Elsewhere in the supporting cast, we have Albert Brooks as the Morales’ attorney. He more or less acts as the middle ground between the two spouses: He’s practical enough to know that some rules have to be bent, but he wants to keep the business at least clean enough for the feds snooping around. Brooks fares significantly better than Oyelowo, who was clearly cast in this movie pre-Selma. After seeing Oyelowo turn in such masterful work as a leading man, it pains me to see him go back to being just another competent supporting player. He’s better than this, he deserves better, and now (the Academy be damned) the whole world knows it.

Moving on to the other nitpicks, I’m sorry to say that the visuals left me cold. Writer/director J.C. Chandor can set up a shot like nobody’s business, but way too much of the film had a piss-yellow hue that put me off. The costuming and makeup could have been better as well — Chastain and Brooks both went through the entire film with hairstyles that looked like comically bad wigs.

But for me, the most prominent nitpicks come in the third act. This naturally means that I can’t talk about them in great detail without getting into spoilers, but I’m going to try anyway. Suffice to say that there are a couple of actions and moments that were clearly plot-motivated in nature. They’re thematically relevant and plausible enough not to completely break the movie, but they’re still pushing right up against that line. Perhaps more importantly, there are revelations in the third act that cast serious doubt on some moments in the first and second. I’m sure the filmmakers were going for a misdirect, but it means that certain key moments in the plot were suddenly rendered nonsensical and meaningless.
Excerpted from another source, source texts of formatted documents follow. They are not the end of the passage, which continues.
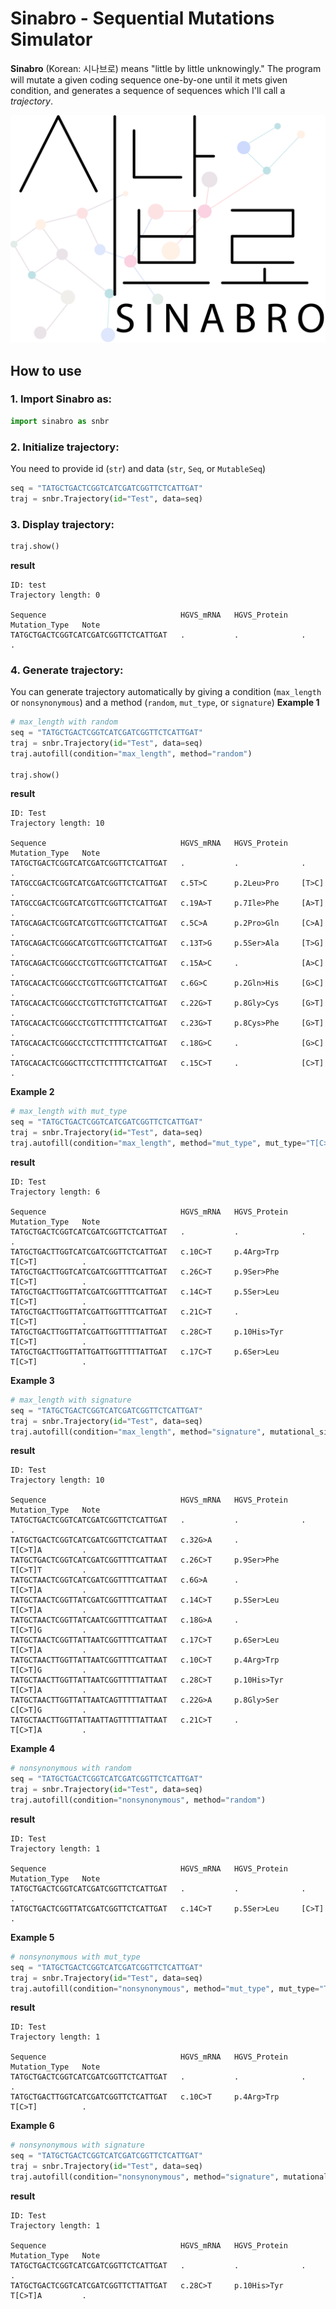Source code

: # Sinabro - Sequential Mutations Simulator
**Sinabro** (Korean: 시나브로) means "little by little unknowingly." The program will mutate a given coding sequence one-by-one until it mets given condition, and generates a sequence of sequences which I'll call a *trajectory*.

![My Image](images/Sinabro_white.png)

## How to use
### 1. Import Sinabro as:
```python
import sinabro as snbr
```

### 2. Initialize trajectory: 
You need to provide id (`str`) and data (`str`, `Seq`, or `MutableSeq`)
```python
seq = "TATGCTGACTCGGTCATCGATCGGTTCTCATTGAT"
traj = snbr.Trajectory(id="Test", data=seq)
```

### 3. Display trajectory:
```python
traj.show()
```
__result__
```console
ID: test
Trajectory length: 0

Sequence                              HGVS_mRNA   HGVS_Protein   Mutation_Type   Note
TATGCTGACTCGGTCATCGATCGGTTCTCATTGAT   .           .              .               .
```

### 4. Generate trajectory: 
You can generate trajectory automatically by giving a condition (`max_length` or `nonsynonymous`) and a method (`random`, `mut_type`, or `signature`)
__Example 1__
```python
# max_length with random
seq = "TATGCTGACTCGGTCATCGATCGGTTCTCATTGAT"
traj = snbr.Trajectory(id="Test", data=seq)
traj.autofill(condition="max_length", method="random")

traj.show()
```
__result__
```console
ID: Test
Trajectory length: 10

Sequence                              HGVS_mRNA   HGVS_Protein   Mutation_Type   Note
TATGCTGACTCGGTCATCGATCGGTTCTCATTGAT   .           .              .               .
TATGCCGACTCGGTCATCGATCGGTTCTCATTGAT   c.5T>C      p.2Leu>Pro     [T>C]           .
TATGCCGACTCGGTCATCGTTCGGTTCTCATTGAT   c.19A>T     p.7Ile>Phe     [A>T]           .
TATGCAGACTCGGTCATCGTTCGGTTCTCATTGAT   c.5C>A      p.2Pro>Gln     [C>A]           .
TATGCAGACTCGGGCATCGTTCGGTTCTCATTGAT   c.13T>G     p.5Ser>Ala     [T>G]           .
TATGCAGACTCGGGCCTCGTTCGGTTCTCATTGAT   c.15A>C     .              [A>C]           .
TATGCACACTCGGGCCTCGTTCGGTTCTCATTGAT   c.6G>C      p.2Gln>His     [G>C]           .
TATGCACACTCGGGCCTCGTTCTGTTCTCATTGAT   c.22G>T     p.8Gly>Cys     [G>T]           .
TATGCACACTCGGGCCTCGTTCTTTTCTCATTGAT   c.23G>T     p.8Cys>Phe     [G>T]           .
TATGCACACTCGGGCCTCCTTCTTTTCTCATTGAT   c.18G>C     .              [G>C]           .
TATGCACACTCGGGCTTCCTTCTTTTCTCATTGAT   c.15C>T     .              [C>T]           .
```
__Example 2__
```python
# max_length with mut_type
seq = "TATGCTGACTCGGTCATCGATCGGTTCTCATTGAT"
traj = snbr.Trajectory(id="Test", data=seq)
traj.autofill(condition="max_length", method="mut_type", mut_type="T[C>T]")
```
__result__
```console
ID: Test
Trajectory length: 6

Sequence                              HGVS_mRNA   HGVS_Protein   Mutation_Type   Note
TATGCTGACTCGGTCATCGATCGGTTCTCATTGAT   .           .              .               .
TATGCTGACTTGGTCATCGATCGGTTCTCATTGAT   c.10C>T     p.4Arg>Trp     T[C>T]          .
TATGCTGACTTGGTCATCGATCGGTTTTCATTGAT   c.26C>T     p.9Ser>Phe     T[C>T]          .
TATGCTGACTTGGTTATCGATCGGTTTTCATTGAT   c.14C>T     p.5Ser>Leu     T[C>T]          .
TATGCTGACTTGGTTATCGATTGGTTTTCATTGAT   c.21C>T     .              T[C>T]          .
TATGCTGACTTGGTTATCGATTGGTTTTTATTGAT   c.28C>T     p.10His>Tyr    T[C>T]          .
TATGCTGACTTGGTTATTGATTGGTTTTTATTGAT   c.17C>T     p.6Ser>Leu     T[C>T]          .
```
__Example 3__
```python
# max_length with signature
seq = "TATGCTGACTCGGTCATCGATCGGTTCTCATTGAT"
traj = snbr.Trajectory(id="Test", data=seq)
traj.autofill(condition="max_length", method="signature", mutational_signature="SBS2")
```
__result__
```console
ID: Test
Trajectory length: 10

Sequence                              HGVS_mRNA   HGVS_Protein   Mutation_Type   Note
TATGCTGACTCGGTCATCGATCGGTTCTCATTGAT   .           .              .               .
TATGCTGACTCGGTCATCGATCGGTTCTCATTAAT   c.32G>A     .              T[C>T]A         .
TATGCTGACTCGGTCATCGATCGGTTTTCATTAAT   c.26C>T     p.9Ser>Phe     T[C>T]T         .
TATGCTAACTCGGTCATCGATCGGTTTTCATTAAT   c.6G>A      .              T[C>T]A         .
TATGCTAACTCGGTTATCGATCGGTTTTCATTAAT   c.14C>T     p.5Ser>Leu     T[C>T]A         .
TATGCTAACTCGGTTATCAATCGGTTTTCATTAAT   c.18G>A     .              T[C>T]G         .
TATGCTAACTCGGTTATTAATCGGTTTTCATTAAT   c.17C>T     p.6Ser>Leu     T[C>T]A         .
TATGCTAACTTGGTTATTAATCGGTTTTCATTAAT   c.10C>T     p.4Arg>Trp     T[C>T]G         .
TATGCTAACTTGGTTATTAATCGGTTTTTATTAAT   c.28C>T     p.10His>Tyr    T[C>T]A         .
TATGCTAACTTGGTTATTAATCAGTTTTTATTAAT   c.22G>A     p.8Gly>Ser     C[C>T]G         .
TATGCTAACTTGGTTATTAATTAGTTTTTATTAAT   c.21C>T     .              T[C>T]A         .
```
__Example 4__
```python
# nonsynonymous with random
seq = "TATGCTGACTCGGTCATCGATCGGTTCTCATTGAT"
traj = snbr.Trajectory(id="Test", data=seq)
traj.autofill(condition="nonsynonymous", method="random")
```
__result__
```console
ID: Test
Trajectory length: 1

Sequence                              HGVS_mRNA   HGVS_Protein   Mutation_Type   Note
TATGCTGACTCGGTCATCGATCGGTTCTCATTGAT   .           .              .               .
TATGCTGACTCGGTTATCGATCGGTTCTCATTGAT   c.14C>T     p.5Ser>Leu     [C>T]           .
```
__Example 5__
```python
# nonsynonymous with mut_type
seq = "TATGCTGACTCGGTCATCGATCGGTTCTCATTGAT"
traj = snbr.Trajectory(id="Test", data=seq)
traj.autofill(condition="nonsynonymous", method="mut_type", mut_type="T[C>T]")
```
__result__
```console
ID: Test
Trajectory length: 1

Sequence                              HGVS_mRNA   HGVS_Protein   Mutation_Type   Note
TATGCTGACTCGGTCATCGATCGGTTCTCATTGAT   .           .              .               .
TATGCTGACTTGGTCATCGATCGGTTCTCATTGAT   c.10C>T     p.4Arg>Trp     T[C>T]          .
```
__Example 6__
```python
# nonsynonymous with signature
seq = "TATGCTGACTCGGTCATCGATCGGTTCTCATTGAT"
traj = snbr.Trajectory(id="Test", data=seq)
traj.autofill(condition="nonsynonymous", method="signature", mutational_signature="SBS2")
```
__result__
```console
ID: Test
Trajectory length: 1

Sequence                              HGVS_mRNA   HGVS_Protein   Mutation_Type   Note
TATGCTGACTCGGTCATCGATCGGTTCTCATTGAT   .           .              .               .
TATGCTGACTCGGTCATCGATCGGTTCTTATTGAT   c.28C>T     p.10His>Tyr    T[C>T]A         .
```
Even so, A Most Violent Year is still a very good film. It’s superbly acted, wonderfully cast, and presented with an abundance of grit and heart. There are a lot of fascinating questions about the American Dream, all explored in suspenseful and intriguing ways. I’m not sure how the film would hold up on a second viewing, given certain things that we learn near the end, but I would still give this movie a full recommendation.